L’esordio della Corale veniva cosi riferito dalla stampa locale nel novembre del 1885: «S’alza il sipario e gli Operai, d’ambo i sessi, dello Stabilimento Lapi cantano, accompagnati dalla Banda, il magico Inno «Si scopron le tombe ecc.» con molta intonazione e brio…». Nel corso del mese successivo, a sancire lo spirito di concordia che lo legava al proprietario, il personale dello Stabilimento inaugurò la propria bandiera consegnandola allo stesso Lapi.
Grande rilievo assunse la costituzione, nel 1889, della Società Cooperativa di Consu­mo fra gli operai dello Stabilimento Lapi.

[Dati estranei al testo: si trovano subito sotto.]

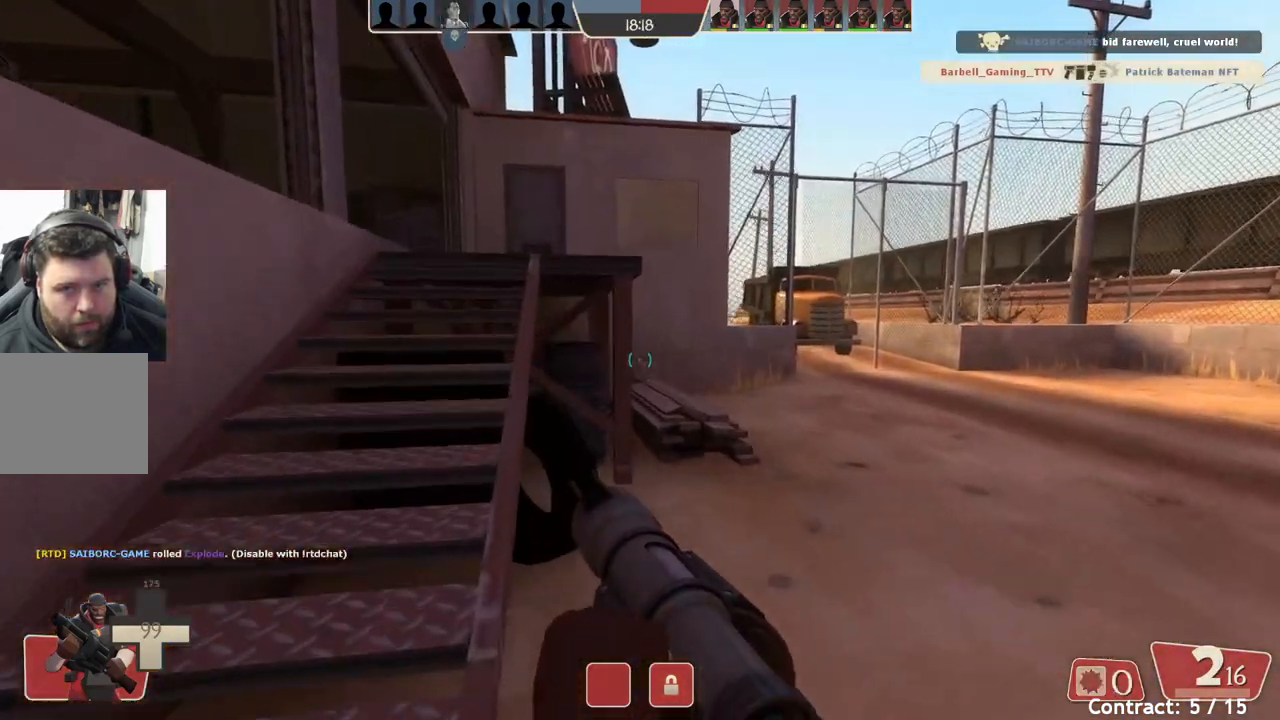
{"buttons": [], "left_stick": "up", "events": [[17, "L2", "up"], [317, "left_stick", "up"]]}
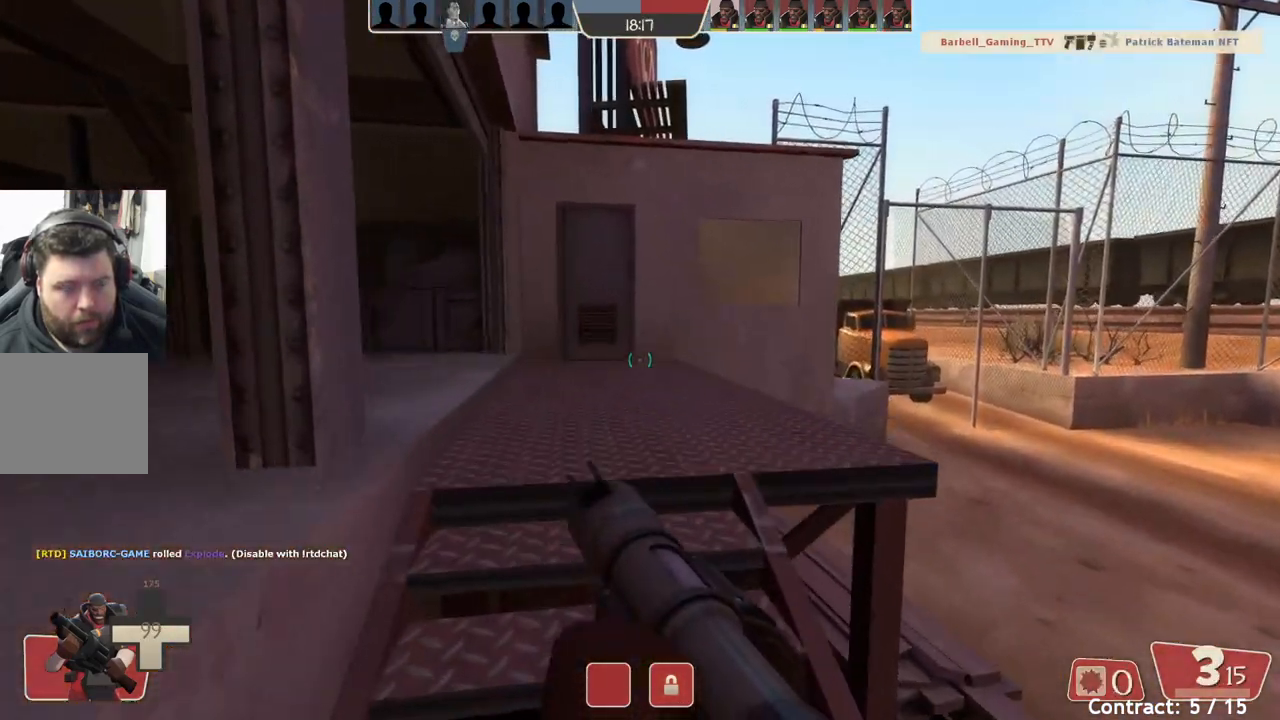
{"buttons": [], "left_stick": "up", "events": []}
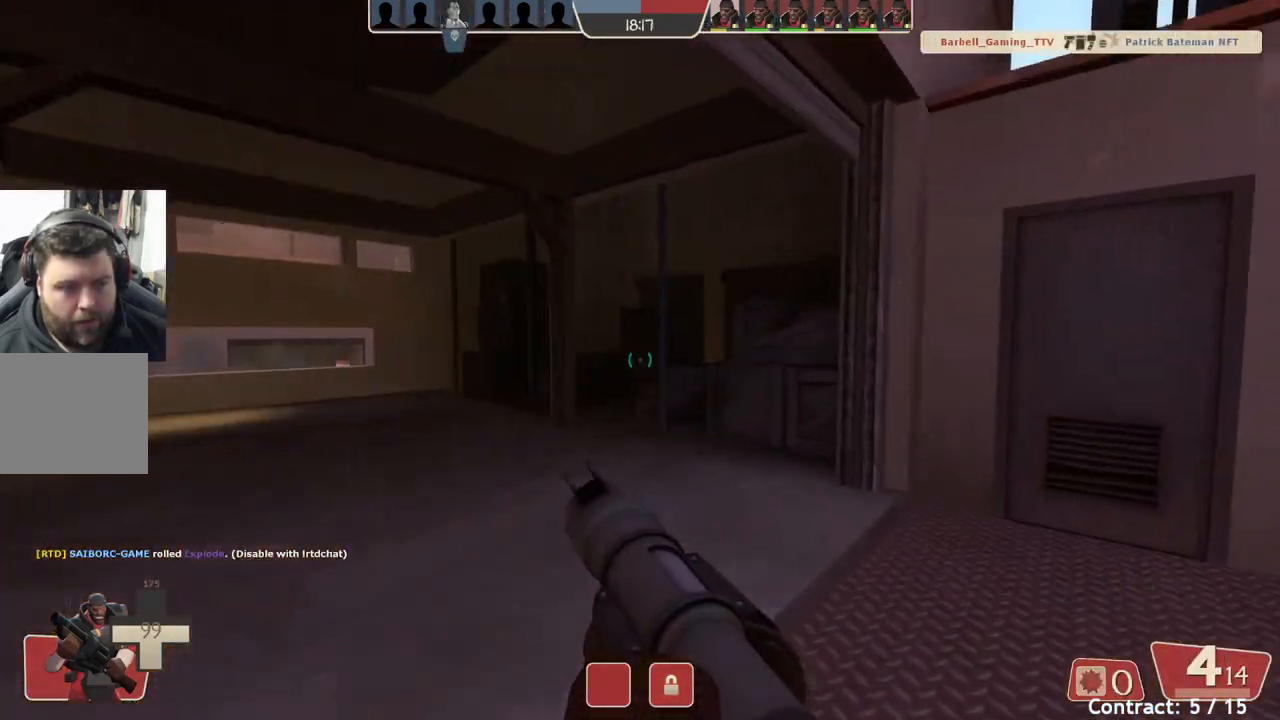
{"buttons": [], "left_stick": "up-right", "events": [[400, "left_stick", "up-right"]]}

Città di Castello vantava un’importante tra­dizione nel campo della mutua assistenza e della solidarietà tra i lavoratori. La Cooperativa del­lo Stabilimento Lapi si proponeva di «procurare ai con­sociati (operai ed impiegati) ed alle loro fa­miglie quanto può essere necessario al so­stentamento al minor prezzo possibile». Furono subito 75 i dipendenti che ne entra­rono a far parte. Da al­lora, ogni domenica mattina dalle 8 alle 12 i soci poterono beneficiare della possibili­tà di acquisto dei beni essenziali al loro puro costo, senza aggravi di profitti. L’esperienza della Cooperativa si protrasse per ben 19 anni. La sua liquidazione avvenne nel 1908 a causa del calo verticale nel numero dei soci. I socialisti fecero ricadere la responsabilità della «morte per anemia» della Cooperativa sulla mancanza di senso di classe e di solidarietà degli operai.
Altrettanta importanza rivestì la Cassa di Risparmio aziendale, che, promossa dallo stesso Lapi, obbligava gli operai a versare il 5% della paga settimanale. La Cassa cor­rispondeva un interesse annuo del 4% su questi risparmi; i depositi potevano essere ritirati alla fine di ogni anno o in caso di particolare necessità.
In un tale clima di stretto rapporto fra Lapi e le maestranze, l’idea di organizzarsi in sindacato faticò non poco a penetrare tra gli operai. I primi tentativi di istituzio­ne di una sottosezione della Federazione del Libro tra i dipendenti dello Stabilimen­to, nel 1885 e nel 1896, furono promossi da attivisti provenienti da altre località e abortirono dopo pochi mesi. Nel 1901, sullo slancio dello sciopero dei ferrovieri dell’«Appennino Centrale», si co­stituì anche la Lega di Miglioramento fra i Tipografi. La Lega procla­mò uno sciopero di solidarietà con i ferro­vieri, impegnati in una dura vertenza, e avanzò proprie rivendicazioni, tra le quali il riconoscimento della Lega stessa da parte dei proprietari e un nuovo rego­lamento interno. Solo 44 operai aderirono allo sciopero, che non produsse risultati positivi. Anche se l’azione sindacale non era diret­ta contro la persona di Lapi, che a quell’epoca non era più l’esclusivo padrone dello Stabilimento, egli ne rimase profon­damente colpito e ne soffrì, definendo l’e­pisodio nel suo ultimo testamento «un di­spiacere grandissimo».